I strongly recommend against this.

Keep "st_mtime" (or data.st.st_mtime per my earlier suggestion) as the raw 
mtime. Any human readable transcription of the time should get a name like 
"human_st_mtime".

Better still, if you make a Dirent class for "data", you can give it a property 
like:

   @property
   def human_st_mtime(self):
     return time.asctime(time.localtime(self.st.st_mtime))

and just use ".human.st.mtime" like any other attribute later when needed.  
Note: no brackets.

>            data["st_ctime"] = st[ST_CTIME]
>            if not x.name.strip().lower() in self.files_to_ignore:

Personally I phrase this as "a not in b" instead of "not a in b".

Also, if you really are ignoring it, you could go:

   if norm_name in self.files_to_ignore:
     # do nothing else with this entry
     continue

and save yourself some indentation below. Not everyone likes this.

>    def directory_in_cache(self, scan_directory):
>        """
>            Pass the target directory
>
>            Will return True if the directory is already cached
>            Will return False if the directory is not already cached
>        """
>        scan_directory = os.path.realpath(scan_directory).lower().strip()

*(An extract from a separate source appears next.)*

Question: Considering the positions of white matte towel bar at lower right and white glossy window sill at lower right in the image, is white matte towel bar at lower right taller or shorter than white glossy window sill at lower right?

Probably worth making normalisation function:

   def norm_name(name):
     return name.lower().strip()

becuase you do this a lot. Using a function ensures you do it the same way 
everywhere and makes it obvious that it is the same thing with the same purpose 
everywhere.

>        return scan_directory in self.directory_cache.keys()

You can just say:

   return scan_directory in self.directory_cache

and for added points you can rename "directory_in_cache" to "__contains__".  
That way from outside (or inside) you use "in" directly. Example:

   if "foo" in self:

Cheers,
Cameron Simpson <cs at zip.com.au>